What the task requires
Rewrite the lines from the start of the rows up to and including the line with "und nach die gefrorenen Räume und öffnet" as a JSON list of strings, with one string per line and no blank lines.
━━━ Provided records ━━━
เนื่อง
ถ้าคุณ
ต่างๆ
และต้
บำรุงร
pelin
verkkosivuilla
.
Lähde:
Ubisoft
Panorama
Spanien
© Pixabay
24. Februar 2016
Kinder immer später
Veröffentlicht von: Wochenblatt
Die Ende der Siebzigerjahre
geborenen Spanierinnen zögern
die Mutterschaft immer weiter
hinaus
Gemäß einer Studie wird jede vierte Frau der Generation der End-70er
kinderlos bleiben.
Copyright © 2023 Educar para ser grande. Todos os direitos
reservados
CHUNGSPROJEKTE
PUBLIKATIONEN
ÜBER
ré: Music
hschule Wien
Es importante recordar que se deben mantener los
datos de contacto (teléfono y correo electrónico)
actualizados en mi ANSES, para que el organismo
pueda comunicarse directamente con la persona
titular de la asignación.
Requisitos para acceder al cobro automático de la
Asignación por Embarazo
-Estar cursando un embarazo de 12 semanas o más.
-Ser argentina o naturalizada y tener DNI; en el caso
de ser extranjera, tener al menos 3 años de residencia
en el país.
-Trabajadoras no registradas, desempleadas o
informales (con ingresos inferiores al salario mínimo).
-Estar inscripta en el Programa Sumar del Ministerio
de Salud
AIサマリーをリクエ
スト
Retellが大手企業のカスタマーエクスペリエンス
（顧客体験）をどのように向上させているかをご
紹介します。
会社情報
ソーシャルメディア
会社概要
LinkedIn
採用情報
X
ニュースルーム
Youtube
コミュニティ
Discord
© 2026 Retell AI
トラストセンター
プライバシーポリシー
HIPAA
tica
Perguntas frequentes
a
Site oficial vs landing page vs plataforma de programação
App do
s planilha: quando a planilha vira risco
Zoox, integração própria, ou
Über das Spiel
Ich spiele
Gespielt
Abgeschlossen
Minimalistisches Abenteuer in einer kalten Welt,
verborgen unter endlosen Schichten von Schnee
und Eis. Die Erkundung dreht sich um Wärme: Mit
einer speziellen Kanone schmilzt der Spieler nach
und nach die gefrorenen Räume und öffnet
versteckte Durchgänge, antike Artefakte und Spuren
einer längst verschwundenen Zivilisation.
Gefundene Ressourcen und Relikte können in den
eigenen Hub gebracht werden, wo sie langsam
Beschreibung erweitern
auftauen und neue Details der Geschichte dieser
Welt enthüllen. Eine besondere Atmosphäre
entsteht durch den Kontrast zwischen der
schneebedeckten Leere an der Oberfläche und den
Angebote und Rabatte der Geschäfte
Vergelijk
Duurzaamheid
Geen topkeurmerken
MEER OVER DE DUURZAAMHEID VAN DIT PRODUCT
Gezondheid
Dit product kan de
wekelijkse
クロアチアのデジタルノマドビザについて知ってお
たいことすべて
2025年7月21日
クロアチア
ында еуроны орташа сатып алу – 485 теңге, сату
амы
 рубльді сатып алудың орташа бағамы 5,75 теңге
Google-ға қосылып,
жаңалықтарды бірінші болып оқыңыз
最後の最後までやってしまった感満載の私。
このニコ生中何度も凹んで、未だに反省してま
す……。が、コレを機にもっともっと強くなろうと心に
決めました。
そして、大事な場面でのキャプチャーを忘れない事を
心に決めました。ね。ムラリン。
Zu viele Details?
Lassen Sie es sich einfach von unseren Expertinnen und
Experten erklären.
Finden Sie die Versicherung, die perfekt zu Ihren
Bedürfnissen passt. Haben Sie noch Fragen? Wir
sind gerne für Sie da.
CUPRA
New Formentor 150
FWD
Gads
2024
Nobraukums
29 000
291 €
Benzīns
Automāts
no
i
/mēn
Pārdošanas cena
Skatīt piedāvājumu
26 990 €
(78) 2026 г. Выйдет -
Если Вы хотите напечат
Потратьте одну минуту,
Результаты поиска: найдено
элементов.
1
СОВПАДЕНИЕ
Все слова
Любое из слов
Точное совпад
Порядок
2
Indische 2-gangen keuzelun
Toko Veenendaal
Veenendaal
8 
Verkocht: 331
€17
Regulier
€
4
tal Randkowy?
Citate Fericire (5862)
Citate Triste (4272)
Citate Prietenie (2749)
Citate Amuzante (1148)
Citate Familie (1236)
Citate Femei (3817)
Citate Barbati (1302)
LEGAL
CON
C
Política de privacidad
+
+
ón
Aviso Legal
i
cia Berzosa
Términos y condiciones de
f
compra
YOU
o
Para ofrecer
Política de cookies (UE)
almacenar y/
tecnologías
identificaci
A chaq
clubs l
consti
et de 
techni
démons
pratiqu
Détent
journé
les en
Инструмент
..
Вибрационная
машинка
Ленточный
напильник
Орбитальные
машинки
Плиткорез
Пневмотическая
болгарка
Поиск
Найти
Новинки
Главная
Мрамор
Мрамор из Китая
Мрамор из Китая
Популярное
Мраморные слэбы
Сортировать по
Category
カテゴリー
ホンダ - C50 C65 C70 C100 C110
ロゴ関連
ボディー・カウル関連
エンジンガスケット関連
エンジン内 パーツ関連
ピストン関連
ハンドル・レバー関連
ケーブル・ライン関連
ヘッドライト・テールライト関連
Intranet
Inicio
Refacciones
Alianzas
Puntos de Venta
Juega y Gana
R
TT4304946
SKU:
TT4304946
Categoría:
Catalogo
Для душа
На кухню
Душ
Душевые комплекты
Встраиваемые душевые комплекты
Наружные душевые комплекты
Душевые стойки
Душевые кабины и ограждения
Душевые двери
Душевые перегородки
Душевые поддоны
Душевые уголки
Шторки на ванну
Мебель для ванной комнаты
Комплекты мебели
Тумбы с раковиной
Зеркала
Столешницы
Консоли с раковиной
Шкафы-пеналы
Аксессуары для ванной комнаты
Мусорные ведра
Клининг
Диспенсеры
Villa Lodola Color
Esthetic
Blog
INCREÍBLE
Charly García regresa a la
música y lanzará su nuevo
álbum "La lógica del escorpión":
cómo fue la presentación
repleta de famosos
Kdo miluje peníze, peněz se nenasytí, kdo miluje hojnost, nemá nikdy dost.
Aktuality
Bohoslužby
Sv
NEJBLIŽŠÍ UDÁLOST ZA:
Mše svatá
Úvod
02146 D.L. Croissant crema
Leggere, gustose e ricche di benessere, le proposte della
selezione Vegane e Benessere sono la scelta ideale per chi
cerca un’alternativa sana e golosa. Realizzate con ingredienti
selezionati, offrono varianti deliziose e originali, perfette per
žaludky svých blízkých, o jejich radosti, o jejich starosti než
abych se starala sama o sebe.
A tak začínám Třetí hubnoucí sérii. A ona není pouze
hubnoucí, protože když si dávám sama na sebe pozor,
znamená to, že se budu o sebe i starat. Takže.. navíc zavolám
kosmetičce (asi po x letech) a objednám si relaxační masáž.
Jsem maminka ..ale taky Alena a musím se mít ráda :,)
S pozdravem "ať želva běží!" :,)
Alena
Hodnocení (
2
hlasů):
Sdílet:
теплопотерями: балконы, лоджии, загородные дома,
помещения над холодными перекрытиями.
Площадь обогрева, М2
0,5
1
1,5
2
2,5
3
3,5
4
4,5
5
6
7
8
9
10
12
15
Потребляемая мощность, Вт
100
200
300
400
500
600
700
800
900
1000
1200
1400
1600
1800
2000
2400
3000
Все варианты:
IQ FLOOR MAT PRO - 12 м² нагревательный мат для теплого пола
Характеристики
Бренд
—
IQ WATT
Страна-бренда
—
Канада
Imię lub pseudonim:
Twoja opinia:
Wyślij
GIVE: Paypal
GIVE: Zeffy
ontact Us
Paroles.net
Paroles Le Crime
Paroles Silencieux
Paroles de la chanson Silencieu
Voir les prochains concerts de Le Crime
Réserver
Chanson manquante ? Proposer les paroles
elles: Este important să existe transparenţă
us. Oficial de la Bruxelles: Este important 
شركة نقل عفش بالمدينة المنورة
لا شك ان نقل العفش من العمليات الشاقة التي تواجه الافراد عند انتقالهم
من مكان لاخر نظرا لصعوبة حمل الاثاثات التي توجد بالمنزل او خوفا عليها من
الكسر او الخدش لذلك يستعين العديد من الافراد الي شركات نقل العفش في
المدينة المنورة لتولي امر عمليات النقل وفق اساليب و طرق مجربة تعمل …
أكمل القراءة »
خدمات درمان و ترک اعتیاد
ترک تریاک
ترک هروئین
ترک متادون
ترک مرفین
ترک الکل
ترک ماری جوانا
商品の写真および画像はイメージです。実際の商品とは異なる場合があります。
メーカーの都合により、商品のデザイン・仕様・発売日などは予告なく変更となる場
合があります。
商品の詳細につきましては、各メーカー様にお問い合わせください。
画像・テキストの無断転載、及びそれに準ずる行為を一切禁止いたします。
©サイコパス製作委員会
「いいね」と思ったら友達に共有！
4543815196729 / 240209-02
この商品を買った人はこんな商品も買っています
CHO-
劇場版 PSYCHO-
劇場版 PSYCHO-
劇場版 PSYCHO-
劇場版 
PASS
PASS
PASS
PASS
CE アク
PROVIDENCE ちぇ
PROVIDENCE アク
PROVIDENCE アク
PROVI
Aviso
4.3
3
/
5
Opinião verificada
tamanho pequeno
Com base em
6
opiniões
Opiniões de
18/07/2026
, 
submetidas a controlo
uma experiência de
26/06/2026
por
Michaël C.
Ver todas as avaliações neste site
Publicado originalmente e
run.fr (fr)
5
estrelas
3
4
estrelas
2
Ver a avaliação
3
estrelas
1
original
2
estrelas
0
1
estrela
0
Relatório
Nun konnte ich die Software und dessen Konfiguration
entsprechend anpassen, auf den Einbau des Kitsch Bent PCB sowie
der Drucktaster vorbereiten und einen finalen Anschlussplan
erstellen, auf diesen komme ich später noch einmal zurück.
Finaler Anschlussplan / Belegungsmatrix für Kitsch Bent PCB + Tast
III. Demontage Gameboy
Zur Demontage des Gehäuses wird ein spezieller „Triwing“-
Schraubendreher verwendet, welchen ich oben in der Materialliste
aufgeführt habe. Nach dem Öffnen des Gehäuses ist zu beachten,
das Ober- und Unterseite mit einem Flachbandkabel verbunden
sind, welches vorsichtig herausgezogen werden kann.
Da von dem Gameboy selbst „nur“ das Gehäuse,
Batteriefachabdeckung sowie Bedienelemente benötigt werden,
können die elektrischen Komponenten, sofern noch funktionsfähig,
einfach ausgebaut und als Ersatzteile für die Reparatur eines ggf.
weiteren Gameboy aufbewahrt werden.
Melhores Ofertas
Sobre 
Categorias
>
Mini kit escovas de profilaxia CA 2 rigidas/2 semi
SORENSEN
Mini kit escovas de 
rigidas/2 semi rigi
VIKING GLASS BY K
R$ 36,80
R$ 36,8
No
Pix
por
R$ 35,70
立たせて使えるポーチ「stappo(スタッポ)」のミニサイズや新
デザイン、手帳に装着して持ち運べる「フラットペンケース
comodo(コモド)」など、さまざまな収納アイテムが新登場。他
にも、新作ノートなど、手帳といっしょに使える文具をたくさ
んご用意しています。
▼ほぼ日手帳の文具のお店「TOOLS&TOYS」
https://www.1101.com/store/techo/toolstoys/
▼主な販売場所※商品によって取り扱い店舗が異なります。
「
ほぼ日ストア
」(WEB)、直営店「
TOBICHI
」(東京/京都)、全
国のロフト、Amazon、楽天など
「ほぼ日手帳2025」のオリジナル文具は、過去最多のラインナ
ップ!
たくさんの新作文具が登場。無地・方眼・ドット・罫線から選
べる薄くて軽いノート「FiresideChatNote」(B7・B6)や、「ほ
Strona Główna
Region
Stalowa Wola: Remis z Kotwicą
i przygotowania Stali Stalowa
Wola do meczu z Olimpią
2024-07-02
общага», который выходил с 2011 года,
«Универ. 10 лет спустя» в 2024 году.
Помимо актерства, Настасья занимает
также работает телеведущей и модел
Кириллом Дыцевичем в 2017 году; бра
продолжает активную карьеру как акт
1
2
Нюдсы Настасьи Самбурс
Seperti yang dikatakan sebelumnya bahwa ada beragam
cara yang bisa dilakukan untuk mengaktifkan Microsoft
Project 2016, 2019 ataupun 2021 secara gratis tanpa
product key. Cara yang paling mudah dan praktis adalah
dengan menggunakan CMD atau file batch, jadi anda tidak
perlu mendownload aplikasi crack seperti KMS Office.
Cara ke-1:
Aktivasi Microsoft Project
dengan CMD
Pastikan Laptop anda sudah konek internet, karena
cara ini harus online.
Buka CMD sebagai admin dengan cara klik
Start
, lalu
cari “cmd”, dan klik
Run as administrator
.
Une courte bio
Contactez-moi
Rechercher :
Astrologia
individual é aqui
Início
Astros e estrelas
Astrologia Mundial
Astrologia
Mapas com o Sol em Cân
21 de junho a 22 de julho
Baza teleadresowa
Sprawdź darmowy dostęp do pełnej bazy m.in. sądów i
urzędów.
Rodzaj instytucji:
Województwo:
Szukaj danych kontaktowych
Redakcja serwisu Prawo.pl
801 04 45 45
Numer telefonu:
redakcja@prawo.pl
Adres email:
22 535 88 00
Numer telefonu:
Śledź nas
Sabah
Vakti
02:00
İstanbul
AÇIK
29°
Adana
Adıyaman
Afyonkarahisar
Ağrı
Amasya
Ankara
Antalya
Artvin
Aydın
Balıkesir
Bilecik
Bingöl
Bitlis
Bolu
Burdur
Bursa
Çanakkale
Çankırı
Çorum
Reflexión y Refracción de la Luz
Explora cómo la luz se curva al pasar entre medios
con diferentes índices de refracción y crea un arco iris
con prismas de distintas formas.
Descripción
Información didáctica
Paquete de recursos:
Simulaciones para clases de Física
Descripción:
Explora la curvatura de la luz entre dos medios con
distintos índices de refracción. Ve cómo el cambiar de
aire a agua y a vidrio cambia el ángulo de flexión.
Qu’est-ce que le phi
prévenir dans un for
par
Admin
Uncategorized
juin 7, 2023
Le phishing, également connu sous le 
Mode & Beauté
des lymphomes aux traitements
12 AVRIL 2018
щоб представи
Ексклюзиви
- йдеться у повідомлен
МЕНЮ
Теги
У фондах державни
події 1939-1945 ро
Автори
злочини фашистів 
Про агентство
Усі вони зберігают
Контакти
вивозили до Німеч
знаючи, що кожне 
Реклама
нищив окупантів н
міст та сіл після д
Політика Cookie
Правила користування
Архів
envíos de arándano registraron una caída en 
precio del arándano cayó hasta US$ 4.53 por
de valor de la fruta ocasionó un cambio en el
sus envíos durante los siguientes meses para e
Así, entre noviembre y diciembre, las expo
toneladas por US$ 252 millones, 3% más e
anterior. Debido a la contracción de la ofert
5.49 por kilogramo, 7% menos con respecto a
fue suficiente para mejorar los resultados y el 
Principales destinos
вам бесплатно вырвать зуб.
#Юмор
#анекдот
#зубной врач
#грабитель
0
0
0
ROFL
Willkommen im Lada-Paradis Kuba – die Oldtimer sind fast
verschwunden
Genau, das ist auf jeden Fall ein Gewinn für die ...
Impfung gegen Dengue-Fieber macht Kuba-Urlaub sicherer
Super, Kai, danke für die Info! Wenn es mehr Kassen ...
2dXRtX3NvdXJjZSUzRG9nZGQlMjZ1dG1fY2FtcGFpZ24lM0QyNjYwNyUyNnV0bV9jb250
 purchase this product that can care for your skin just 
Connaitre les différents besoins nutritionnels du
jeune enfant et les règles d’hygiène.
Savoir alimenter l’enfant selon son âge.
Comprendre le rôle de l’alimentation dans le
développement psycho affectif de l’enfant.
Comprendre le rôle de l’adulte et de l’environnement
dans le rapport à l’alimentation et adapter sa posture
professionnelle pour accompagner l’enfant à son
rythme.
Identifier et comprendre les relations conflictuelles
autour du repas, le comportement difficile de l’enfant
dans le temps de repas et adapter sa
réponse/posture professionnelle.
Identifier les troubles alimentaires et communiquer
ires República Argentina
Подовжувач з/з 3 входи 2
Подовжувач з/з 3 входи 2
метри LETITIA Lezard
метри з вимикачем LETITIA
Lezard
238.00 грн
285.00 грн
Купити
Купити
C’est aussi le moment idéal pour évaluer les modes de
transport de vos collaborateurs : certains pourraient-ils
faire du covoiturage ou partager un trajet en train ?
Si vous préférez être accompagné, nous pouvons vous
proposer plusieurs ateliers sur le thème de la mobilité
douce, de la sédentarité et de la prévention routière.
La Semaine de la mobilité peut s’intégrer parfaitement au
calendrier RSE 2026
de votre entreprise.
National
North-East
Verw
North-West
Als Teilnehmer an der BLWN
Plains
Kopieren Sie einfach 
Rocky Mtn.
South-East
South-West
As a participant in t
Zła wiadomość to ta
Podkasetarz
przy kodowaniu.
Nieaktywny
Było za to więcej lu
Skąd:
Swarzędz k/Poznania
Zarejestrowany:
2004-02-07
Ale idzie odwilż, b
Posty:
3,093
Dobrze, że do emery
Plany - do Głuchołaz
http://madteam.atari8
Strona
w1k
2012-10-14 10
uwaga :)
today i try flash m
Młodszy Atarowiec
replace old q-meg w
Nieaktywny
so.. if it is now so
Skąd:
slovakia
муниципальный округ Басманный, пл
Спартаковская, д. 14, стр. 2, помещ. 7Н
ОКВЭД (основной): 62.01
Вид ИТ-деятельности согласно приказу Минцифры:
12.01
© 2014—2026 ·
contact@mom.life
━━━
Solution for this problem
[
  "เนื่อง",
  "ถ้าคุณ",
  "ต่างๆ",
  "และต้",
  "บำรุงร",
  "pelin",
  "verkkosivuilla",
  ".",
  "Lähde:",
  "Ubisoft",
  "Panorama",
  "Spanien",
  "© Pixabay",
  "24. Februar 2016",
  "Kinder immer später",
  "Veröffentlicht von: Wochenblatt",
  "Die Ende der Siebzigerjahre",
  "geborenen Spanierinnen zögern",
  "die Mutterschaft immer weiter",
  "hinaus",
  "Gemäß einer Studie wird jede vierte Frau der Generation der End-70er",
  "kinderlos bleiben.",
  "Copyright © 2023 Educar para ser grande. Todos os direitos",
  "reservados",
  "CHUNGSPROJEKTE",
  "PUBLIKATIONEN",
  "ÜBER",
  "ré: Music",
  "hschule Wien",
  "Es importante recordar que se deben mantener los",
  "datos de contacto (teléfono y correo electrónico)",
  "actualizados en mi ANSES, para que el organismo",
  "pueda comunicarse directamente con la persona",
  "titular de la asignación.",
  "Requisitos para acceder al cobro automático de la",
  "Asignación por Embarazo",
  "-Estar cursando un embarazo de 12 semanas o más.",
  "-Ser argentina o naturalizada y tener DNI; en el caso",
  "de ser extranjera, tener al menos 3 años de residencia",
  "en el país.",
  "-Trabajadoras no registradas, desempleadas o",
  "informales (con ingresos inferiores al salario mínimo).",
  "-Estar inscripta en el Programa Sumar del Ministerio",
  "de Salud",
  "AIサマリーをリクエ",
  "スト",
  "Retellが大手企業のカスタマーエクスペリエンス",
  "（顧客体験）をどのように向上させているかをご",
  "紹介します。",
  "会社情報",
  "ソーシャルメディア",
  "会社概要",
  "LinkedIn",
  "採用情報",
  "X",
  "ニュースルーム",
  "Youtube",
  "コミュニティ",
  "Discord",
  "© 2026 Retell AI",
  "トラストセンター",
  "プライバシーポリシー",
  "HIPAA",
  "tica",
  "Perguntas frequentes",
  "a",
  "Site oficial vs landing page vs plataforma de programação",
  "App do",
  "s planilha: quando a planilha vira risco",
  "Zoox, integração própria, ou",
  "Über das Spiel",
  "Ich spiele",
  "Gespielt",
  "Abgeschlossen",
  "Minimalistisches Abenteuer in einer kalten Welt,",
  "verborgen unter endlosen Schichten von Schnee",
  "und Eis. Die Erkundung dreht sich um Wärme: Mit",
  "einer speziellen Kanone schmilzt der Spieler nach",
  "und nach die gefrorenen Räume und öffnet"
]